Maewyn's, at 110 N. George St. in York City, closed in July 2014, but other local bars and restaurants are taking advantage of the void.

Extended hours, Irish food and green beer are among the many ways York County restaurateurs are looking to appeal to the holiday's celebrators.

"People love Irish pubs on St. Patrick's Day, so we pretty much turn into one for a few days," said Scott Eden, owner of Holy Hound Taproom.

Eden said his downtown York business gets its biggest bump in sales during the York St. Patrick's Day Parade, which happened on Saturday, but he still expects a "better-than-average" Thursday.
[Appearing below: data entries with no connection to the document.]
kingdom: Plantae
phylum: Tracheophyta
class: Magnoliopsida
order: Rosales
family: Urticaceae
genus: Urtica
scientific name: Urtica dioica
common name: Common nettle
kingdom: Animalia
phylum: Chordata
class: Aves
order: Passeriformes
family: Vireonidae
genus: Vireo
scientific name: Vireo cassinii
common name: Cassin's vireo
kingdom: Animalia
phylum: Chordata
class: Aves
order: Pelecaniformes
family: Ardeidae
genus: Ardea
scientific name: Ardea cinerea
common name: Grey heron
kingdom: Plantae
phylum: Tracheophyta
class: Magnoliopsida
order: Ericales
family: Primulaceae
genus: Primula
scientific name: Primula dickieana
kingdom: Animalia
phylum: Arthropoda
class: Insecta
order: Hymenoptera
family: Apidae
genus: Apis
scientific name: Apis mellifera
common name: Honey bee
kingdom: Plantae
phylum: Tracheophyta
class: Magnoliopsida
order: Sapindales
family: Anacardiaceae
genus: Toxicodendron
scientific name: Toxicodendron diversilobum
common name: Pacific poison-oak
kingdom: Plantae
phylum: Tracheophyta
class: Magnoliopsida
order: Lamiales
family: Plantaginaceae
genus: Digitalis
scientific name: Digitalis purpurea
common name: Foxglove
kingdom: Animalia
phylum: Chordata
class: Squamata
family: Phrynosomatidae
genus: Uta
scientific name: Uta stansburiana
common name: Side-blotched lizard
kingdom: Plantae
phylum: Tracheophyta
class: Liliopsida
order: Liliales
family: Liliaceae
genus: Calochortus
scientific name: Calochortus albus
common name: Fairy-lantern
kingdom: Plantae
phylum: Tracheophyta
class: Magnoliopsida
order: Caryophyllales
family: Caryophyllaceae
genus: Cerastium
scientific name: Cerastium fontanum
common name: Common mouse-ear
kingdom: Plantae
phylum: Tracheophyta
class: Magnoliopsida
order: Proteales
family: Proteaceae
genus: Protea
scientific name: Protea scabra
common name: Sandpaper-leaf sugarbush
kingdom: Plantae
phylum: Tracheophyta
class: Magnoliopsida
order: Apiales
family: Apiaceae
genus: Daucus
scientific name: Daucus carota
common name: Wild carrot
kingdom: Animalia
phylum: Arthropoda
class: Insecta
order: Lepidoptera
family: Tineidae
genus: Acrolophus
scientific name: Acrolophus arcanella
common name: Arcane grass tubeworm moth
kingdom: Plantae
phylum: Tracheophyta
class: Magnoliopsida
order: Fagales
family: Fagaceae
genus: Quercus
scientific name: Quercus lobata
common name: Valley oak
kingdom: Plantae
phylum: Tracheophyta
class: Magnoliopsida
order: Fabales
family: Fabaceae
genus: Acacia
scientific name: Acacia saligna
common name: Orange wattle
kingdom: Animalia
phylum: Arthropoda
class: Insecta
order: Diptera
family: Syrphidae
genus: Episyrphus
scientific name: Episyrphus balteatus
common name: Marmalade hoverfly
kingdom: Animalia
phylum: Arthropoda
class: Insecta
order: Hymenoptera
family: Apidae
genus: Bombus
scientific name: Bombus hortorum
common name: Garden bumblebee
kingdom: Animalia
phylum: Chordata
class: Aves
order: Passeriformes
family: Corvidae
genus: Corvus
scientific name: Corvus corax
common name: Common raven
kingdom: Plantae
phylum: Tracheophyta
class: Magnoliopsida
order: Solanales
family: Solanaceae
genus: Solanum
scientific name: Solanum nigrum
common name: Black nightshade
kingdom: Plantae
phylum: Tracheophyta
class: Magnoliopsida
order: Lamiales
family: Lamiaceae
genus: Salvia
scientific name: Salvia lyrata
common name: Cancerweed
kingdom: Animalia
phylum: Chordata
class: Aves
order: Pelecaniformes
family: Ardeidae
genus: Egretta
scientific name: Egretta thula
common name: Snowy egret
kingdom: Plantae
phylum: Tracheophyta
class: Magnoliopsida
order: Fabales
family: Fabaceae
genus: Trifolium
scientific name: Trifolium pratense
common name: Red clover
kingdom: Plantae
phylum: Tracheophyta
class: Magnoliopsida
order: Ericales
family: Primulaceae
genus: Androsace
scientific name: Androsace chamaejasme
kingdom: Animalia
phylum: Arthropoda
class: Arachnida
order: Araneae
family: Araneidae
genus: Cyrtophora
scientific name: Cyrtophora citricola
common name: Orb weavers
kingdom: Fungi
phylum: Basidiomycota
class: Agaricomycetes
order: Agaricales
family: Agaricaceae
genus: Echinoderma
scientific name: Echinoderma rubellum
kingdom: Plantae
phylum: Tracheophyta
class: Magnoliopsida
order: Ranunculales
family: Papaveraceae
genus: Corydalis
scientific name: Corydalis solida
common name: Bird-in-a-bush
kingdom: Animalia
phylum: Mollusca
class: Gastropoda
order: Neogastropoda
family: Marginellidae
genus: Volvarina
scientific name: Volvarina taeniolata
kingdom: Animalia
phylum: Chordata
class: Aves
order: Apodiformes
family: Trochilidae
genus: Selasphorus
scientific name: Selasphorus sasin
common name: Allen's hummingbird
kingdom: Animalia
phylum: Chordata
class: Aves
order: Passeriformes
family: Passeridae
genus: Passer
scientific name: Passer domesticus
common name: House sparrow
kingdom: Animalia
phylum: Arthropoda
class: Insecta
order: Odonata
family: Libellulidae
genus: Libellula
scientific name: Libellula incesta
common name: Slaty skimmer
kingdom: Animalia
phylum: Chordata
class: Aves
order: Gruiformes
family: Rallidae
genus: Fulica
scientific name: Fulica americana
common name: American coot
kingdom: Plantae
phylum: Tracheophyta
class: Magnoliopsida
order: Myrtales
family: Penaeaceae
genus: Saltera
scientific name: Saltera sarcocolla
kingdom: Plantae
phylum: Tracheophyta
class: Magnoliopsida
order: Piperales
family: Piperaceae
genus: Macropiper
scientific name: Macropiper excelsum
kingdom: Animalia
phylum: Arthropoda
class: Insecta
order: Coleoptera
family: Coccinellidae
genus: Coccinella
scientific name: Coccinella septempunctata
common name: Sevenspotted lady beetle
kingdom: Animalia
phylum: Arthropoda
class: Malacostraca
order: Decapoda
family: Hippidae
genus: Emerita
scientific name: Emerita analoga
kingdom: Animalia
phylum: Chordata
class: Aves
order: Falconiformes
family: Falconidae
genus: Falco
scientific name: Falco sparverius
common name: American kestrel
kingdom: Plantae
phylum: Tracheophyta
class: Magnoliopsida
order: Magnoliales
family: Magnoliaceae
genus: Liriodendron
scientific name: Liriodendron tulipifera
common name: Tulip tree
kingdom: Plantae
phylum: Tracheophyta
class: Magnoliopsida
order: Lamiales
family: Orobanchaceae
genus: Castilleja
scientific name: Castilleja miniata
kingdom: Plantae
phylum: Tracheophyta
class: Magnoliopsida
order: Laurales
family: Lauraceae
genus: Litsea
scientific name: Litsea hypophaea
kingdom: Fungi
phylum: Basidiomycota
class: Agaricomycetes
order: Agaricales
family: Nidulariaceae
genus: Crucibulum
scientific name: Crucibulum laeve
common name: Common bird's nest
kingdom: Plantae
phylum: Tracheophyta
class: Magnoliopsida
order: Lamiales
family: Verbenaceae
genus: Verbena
Holy Hound will be open at 11 a.m. and offer Irish food options, including bangers and mash.

Coombs Tavern, in York City, will also be adding menu items for the March 17 holiday, according to owner Ron Marquette. The offerings include shepherd's pie, corned beef sandwiches and Irish stew, which Marquette said has been a customer favorite the past few years.

Tom Sibol, owner of White Rose Bar and Grill, said his restaurant will also offer some Irish food on Thursday, but otherwise, it will just be "business as usual."

Sibol now owns the former Maewyn's building with his business partner, Jeremiah Anderson. The two are in the process of turning the space into a seafood restaurant.

While White Rose won't be going all out for the holiday, Sibol said it's often one of his business' top three days in terms of sales.

Konstantine Sgagias, owner of Reliance Cafe in West York, said St. Patrick's Day is behind just Mother's Day in terms of people going out to eat for a holiday.

"It's just more laid back, not the kind of holiday where you feel the need to stay in and eat with family," Sgagias said. "You're more free to go out and have a good time."

For Sgagias, that good time leads to a major spike in alcohol sales at Reliance Cafe, where he offers green beer for the occasion, he said.

Sgagias also serves as secretary of First Capitol Restaurant Association, a local organization comprised of more than 250 restaurateurs that combines to get better deals with vendors.

He's seen fellow members in Lancaster and Harrisburg take advantage of combined efforts during St. Patrick's Day, but he's unsure if such an option would be feasible in York, he said.

"It's a tough town to create things of that nature," Sgagias said. "People are really set in their routines here."